Il est évident que si nous percevons la nature comme un « non-moi » à disposition de nos besoins, il nous sera difficile d’adopter une posture de responsabilité vis à vis d’elle. On peut tenter de résoudre cette difficulté par l’attention que nous portons vis-à-vis du bien-être des générations futures, ou la souffrance humaine lors de catastrophes liées au climat, à la modification d’un paysage, etc. 

Le « care » « à distance » dans le temps et l’espace,  peut-il motiver les individus à modifier leurs comportements environnementaux ? Peut-il nous aider à tourner le guidon et adopter des attitudes plus responsables et vertueuses ?  De nombreuses recherches en psychologie sociale tentent de répondre à la question de la motivation au changement dans le contexte de crise climatique et des réponses intéressantes sont émises. Par ailleurs, le travail est aussi individuel, dans le sens de la bienveillance à soi-même, au pardon, à l’expression de l’impuissance et de la colère, de la peur, de la peine, (etc.) afin de sortir du déni et des stratégies de protection et entrer dans une dynamique de sollicitude vis à vis de la vulnérabilité de la nature  (voir à ce propos les apports de l’écopsychologie).

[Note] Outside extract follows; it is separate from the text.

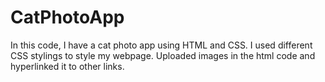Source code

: # CatPhotoApp
In this code, I have a cat photo app using HTML and CSS. 
I used different CSS stylings to style my webpage. 
Uploaded images in the html code and hyperlinked it to other links.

L’éthique du « care » qui est une éthique de l’action, distingue 4 phases intimement liées : 

  1. Caring about: constater l’existence d’un besoin et évaluer la possibilité d’y apporter un soulagement direct ou indirect. L’élément éthique est ici l’attention
  2. Taking care of: reconnaître une certaine responsabilité et  déterminer la réponse à apporter. L’élément éthique est la responsabilité
  3. Care-giving:  effectuer un travail effectif de soin qui vise à réduire la souffrance. L’élément éthique ici est la compétence
  4. Care-receiving: reconnaître que le « sujet » de la sollicitude réagit au soin et qu’il possède la capacité à le recevoir. Il s’agit donc de prendre le feed-back de nos actions. Et la boucle recommence au début.

Amis jardiniers, tout cela vous dit quelque chose, bien sûr. Quand vous irez le soir arroser quelques fleurs ou salades assoiffées, enlever quelque herbes indésirables, rappelez-vous de l’éthique du « care ». 

Mais rappelons-nous surtout que le monde ne s’arrête pas à la clôture du jardin et qu’il nous appartient d’exercer notre responsabilité bienveillante sur notre environnement.  


Bibliographie

GILLIGAN C. [1982], Une voix différente, 2008, Paris, coll. « Champs Essais », Flammarion.

LAUGIER S. [2012], Tous vulnérables ? Le care, les animaux et l’environnement, Paris, coll. « Petite Bibliothèque Payot », Payot et Rivages

TRONTO J. C. [1993], Un monde vulnérable : pour une politique du care, Paris, La Découverte, 2009.